DAFTAR TUGAS –
1/ Alihbahasakan kalimat dari profil Fauzan Santa berikut ke dalam bahasa Inggris: "Ayahnya seorang pengajar di salah satu perguruan tinggi agama islam di Banda Aceh."
2/ Teruskan profil Fauzan Santa mulai dari sesudah kalimat terakhirnya.

====== KUTIPAN TEKS ======

Bakat seni dan kebebasan melakat pada dirinya. Kecintaannya terhadap dunia sastra dan penulisan ingin ia tularkan pada generasi muda Aceh dengan mendirikan sekolah menulis.
Bagi kalangan budayawan di Aceh, tentu sudah tak asing dengan sosok satu ini. Gaya bicaranya pelan dan tegas. Rambut gonderong dan berewokan, jadi ciri khas laki-laki hitam manis ini. Senyum simpul selalu terukir di bibirnya. Hal inilah yang membuat dia mudah akrab dan bergaul dengan semua orang.
Namanya Fauzan Santa, 30 tahun. Dia merupakan salah seorang seniman dan budayawan yang eksis dalam bidang penulisan. Pendiri sekolah menulis Dokarim, sekaligus kepala sekolah lembaga nonformal tersebut.
Selain itu, Fauzan juga aktif dalam dunia penulisan. Ia juga sebagai sutradara film. Sejak muda bakat menulisnya ini sudah mulai dikembangkan.
Fauzan sudah mulai mengembangkan bakat penulisannya di bidang sastra sejak masih duduk bangku sekolah menengah atas. Hal tersebut dibuktikannya dengan prestasinya yang cemerlang.
Waktu itu dia sempat meraih juara lomba cipta puisi tingkat pelajar seluruh Aceh yang diadakan Fakultas Keguruan dan Ilmu Pendidikan (FKIP) Unsyiah pada tahun 1992. Judul puisinya waktu itu, “Serdadu Tua”.
Ia paling suka menulis essay dan puisi, lebih kebentuk prosa. Selain itu, resensi buku. Ia suka resensi buku, karena selain bisa dapat informsi baru, juga bisa dapat buku baru.
“Kalau essay, sifatnya lebih bebas dibanding hal lain dan lebih personal,” ungkapnya.
Selain aktif dibidang penulisan, Fauzan juga aktif dalam seni drama dan perfilman. Hal tersebut telah digelutinya sejak tahun 1995. Karyanya di bidang perfilman lebih bersifat film documenter. Di antaranya, tentang lingkungan hidup dengan judul, “Meudiwana” dan film yang menceritakan tentang tsunami dengan judul “Suwak Timah”. Kedua fil tersebut dia bertindak sebagai penulis naskah.
“Untuk saat ini, saya belum menulis buku. Karena menulis buku itu sulit daripada membuat buku,” katanya.
Keberhasilannya selama ini dalam bidang seni dan budaya tidak terlepas dari dukungan pihak keluarga. Walaupun awalnya dia harus berjuang keras untuk memberikan pemahaman kepada orang tua tentang pilihan hidupnya.
“Karena pemikiran masyarakat kita selalu miring terhadap para seniman. Melihat seni hanya dari bentuk fisik saja,” ceritanya laki-laki penyuka biru ini.
Fauzan lahir dari keluarga yang berkecupan tiga puluh tahun lalu di sebuah desa di Ganda Pura, Kabupaten Bireuen. Ia merupakan anak pertama dari tiga bersaudara. Ayahnya seorang pengajar di salah satu perguruan tinggi agama islam di Banda Aceh.

====== MATERI YANG DITAMPILKAN ======

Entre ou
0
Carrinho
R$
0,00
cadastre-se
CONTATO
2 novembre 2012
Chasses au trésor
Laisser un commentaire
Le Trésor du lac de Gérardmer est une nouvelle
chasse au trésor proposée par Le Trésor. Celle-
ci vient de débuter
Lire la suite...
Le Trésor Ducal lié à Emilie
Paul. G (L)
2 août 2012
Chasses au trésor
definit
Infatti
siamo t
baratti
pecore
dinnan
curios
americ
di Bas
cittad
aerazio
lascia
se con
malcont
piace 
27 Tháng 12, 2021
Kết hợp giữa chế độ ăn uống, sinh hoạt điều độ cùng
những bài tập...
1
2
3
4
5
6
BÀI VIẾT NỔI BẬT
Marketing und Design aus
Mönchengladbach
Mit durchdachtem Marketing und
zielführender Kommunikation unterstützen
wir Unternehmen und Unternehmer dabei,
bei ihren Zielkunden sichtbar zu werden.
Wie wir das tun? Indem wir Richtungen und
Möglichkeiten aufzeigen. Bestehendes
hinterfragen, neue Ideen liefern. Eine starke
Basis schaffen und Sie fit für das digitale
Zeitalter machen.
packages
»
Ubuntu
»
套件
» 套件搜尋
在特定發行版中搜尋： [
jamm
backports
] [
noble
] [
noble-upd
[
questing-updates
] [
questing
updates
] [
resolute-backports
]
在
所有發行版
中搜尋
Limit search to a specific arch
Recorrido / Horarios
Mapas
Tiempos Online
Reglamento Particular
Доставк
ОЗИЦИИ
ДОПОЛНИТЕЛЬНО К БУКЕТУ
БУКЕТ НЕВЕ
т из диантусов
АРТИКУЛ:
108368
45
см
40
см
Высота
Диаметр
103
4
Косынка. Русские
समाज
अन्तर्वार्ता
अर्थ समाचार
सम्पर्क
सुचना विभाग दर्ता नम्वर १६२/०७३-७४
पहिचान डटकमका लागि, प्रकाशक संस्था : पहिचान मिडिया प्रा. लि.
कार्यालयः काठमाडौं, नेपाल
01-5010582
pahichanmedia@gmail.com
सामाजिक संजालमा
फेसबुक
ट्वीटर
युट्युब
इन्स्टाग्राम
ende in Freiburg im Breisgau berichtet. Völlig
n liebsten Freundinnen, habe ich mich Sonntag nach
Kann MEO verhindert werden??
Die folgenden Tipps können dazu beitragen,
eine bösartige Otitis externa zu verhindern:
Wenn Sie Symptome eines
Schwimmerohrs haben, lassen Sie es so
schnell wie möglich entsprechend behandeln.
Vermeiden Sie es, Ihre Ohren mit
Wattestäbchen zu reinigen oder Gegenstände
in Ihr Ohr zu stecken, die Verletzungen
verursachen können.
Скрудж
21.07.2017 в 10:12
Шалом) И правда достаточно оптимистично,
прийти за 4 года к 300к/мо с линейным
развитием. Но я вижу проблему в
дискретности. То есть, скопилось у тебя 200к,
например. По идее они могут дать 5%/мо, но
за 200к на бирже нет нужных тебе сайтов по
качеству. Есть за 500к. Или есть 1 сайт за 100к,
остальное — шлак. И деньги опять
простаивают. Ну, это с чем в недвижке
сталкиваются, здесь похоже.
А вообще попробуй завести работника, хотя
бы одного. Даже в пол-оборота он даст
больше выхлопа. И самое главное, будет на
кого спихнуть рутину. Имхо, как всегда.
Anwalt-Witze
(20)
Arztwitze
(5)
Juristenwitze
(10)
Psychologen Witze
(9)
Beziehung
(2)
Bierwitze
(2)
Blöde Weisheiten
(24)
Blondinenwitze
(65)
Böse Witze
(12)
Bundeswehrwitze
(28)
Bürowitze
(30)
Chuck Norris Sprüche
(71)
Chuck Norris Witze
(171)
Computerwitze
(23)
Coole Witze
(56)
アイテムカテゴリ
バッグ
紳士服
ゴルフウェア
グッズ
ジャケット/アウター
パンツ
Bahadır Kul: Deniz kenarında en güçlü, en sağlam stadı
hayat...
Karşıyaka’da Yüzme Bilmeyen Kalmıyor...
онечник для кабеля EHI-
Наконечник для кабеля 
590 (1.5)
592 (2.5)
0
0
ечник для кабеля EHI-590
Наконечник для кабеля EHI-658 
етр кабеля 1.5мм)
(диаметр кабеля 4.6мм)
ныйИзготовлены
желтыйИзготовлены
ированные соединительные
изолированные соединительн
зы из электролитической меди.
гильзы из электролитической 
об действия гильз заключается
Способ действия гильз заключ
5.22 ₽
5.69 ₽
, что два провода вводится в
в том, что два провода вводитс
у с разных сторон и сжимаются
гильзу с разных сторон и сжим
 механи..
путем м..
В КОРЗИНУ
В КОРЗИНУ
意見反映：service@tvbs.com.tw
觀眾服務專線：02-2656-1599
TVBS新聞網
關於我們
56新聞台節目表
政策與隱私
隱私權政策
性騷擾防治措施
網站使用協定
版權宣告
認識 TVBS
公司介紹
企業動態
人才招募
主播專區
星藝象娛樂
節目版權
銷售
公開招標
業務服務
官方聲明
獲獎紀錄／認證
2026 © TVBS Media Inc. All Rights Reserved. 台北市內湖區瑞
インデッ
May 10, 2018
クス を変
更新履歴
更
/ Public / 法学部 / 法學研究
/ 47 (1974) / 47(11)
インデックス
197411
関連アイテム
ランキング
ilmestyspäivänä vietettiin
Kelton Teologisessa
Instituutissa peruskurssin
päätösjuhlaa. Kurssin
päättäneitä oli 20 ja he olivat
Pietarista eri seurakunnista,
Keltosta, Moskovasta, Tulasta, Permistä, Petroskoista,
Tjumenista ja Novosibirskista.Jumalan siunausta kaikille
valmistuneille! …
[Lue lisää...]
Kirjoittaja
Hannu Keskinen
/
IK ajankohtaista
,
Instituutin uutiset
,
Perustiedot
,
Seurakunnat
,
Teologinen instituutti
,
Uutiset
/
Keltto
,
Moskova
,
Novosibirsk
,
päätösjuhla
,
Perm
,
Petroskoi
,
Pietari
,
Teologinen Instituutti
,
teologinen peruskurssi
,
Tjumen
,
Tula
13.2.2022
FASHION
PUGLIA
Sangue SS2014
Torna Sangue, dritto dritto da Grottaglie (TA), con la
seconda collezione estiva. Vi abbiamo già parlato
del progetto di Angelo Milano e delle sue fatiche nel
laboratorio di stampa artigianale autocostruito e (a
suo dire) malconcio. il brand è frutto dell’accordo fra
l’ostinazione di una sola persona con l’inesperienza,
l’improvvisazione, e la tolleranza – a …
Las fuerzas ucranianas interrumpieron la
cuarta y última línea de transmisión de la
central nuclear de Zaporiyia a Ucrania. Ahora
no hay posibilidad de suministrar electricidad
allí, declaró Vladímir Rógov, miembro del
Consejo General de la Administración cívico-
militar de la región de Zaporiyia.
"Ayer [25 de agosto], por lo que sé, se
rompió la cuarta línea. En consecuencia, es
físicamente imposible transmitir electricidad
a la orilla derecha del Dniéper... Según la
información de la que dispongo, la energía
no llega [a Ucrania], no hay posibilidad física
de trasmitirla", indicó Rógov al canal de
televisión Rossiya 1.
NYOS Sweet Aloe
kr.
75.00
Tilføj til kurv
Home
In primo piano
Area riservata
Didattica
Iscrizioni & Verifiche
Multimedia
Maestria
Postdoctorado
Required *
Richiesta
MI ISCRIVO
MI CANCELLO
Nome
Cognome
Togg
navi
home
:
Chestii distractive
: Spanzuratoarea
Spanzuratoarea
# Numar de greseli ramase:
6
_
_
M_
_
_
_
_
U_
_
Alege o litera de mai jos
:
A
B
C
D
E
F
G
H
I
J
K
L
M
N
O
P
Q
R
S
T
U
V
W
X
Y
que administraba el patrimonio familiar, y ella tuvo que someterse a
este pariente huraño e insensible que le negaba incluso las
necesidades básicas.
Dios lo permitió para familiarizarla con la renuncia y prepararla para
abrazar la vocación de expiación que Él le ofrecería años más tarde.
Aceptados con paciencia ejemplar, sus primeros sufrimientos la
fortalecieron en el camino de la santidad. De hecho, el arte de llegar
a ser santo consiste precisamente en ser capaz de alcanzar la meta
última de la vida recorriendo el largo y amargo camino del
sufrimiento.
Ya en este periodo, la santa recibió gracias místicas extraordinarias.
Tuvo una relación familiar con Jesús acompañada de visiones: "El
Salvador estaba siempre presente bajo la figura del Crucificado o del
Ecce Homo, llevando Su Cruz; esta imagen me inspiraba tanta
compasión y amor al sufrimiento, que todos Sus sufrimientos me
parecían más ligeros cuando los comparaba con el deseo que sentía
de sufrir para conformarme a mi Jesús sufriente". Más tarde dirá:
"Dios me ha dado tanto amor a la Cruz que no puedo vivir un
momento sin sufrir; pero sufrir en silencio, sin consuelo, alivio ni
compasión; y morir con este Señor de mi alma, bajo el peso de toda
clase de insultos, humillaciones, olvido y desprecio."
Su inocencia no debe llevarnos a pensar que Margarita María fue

======

DAFTAR JAWABAN –
1/ His father is a lecturer at one of the Islamic institutions of higher education in Banda Aceh.

2/
Bakat dan kemampuannya dalam bidang seni saat ini tidak terlepas dari pengaruh sang ayah yang suka menulis artikel dan memberikan pengajaran kepada orang lain.
“Mungkin sifat mengajar bapak tertular kapada saya. Makanya hari ini saya seperti ini, selain itu latar belakang pengetahuan saya juga sangat berperan. Kita bisa mulai menulis setelah membaca. Waktu itu saya sering membaca tulisan dan buku-buku bapak,” kenangnya.
Pengetahuannya dalam bidang seni dan budaya semakin meningkat dengan didasari latar belakang pendidikannya selama menempuh pendidikan di fakultas keguruan dan ilmu pendidikan jurusan sejarah di Institut Agama Islam Negeri (IAIN) Sunan Kalijaga, Jogyakarta.
Karena kecintaannya terhadap seni dan budaya, pada saat penyelesaian tugas akhir kuliah di tahun 2000, ia mendapatkan beasiswa dari salah satu penerbitan di Bandung.
“Waktu itu saya mengajukan judul skripsi tentang sejarah, kebetulan saya menang,” ungkap laki-laki penyuka kebebasan ini.
Bakat seni dan kebebasan yang ada dalam dirinya tidak hanya tertuang dalam karya-karyanya, tapi juga terpancar dalam perilaku dan aktivitasnya sehari-hari. Mungkin hal ini pula yang menyebabkan sampai saat ini dia masih melajang.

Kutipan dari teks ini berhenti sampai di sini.